*Instructions to follow:*
The entries below must be repeated exactly. None may be skipped.

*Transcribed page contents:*
******************************
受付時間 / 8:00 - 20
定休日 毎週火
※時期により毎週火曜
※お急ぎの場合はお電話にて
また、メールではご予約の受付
******************************
*Written solution:*
受付時間 / 8:00 - 20
定休日 毎週火
※時期により毎週火曜
※お急ぎの場合はお電話にて
また、メールではご予約の受付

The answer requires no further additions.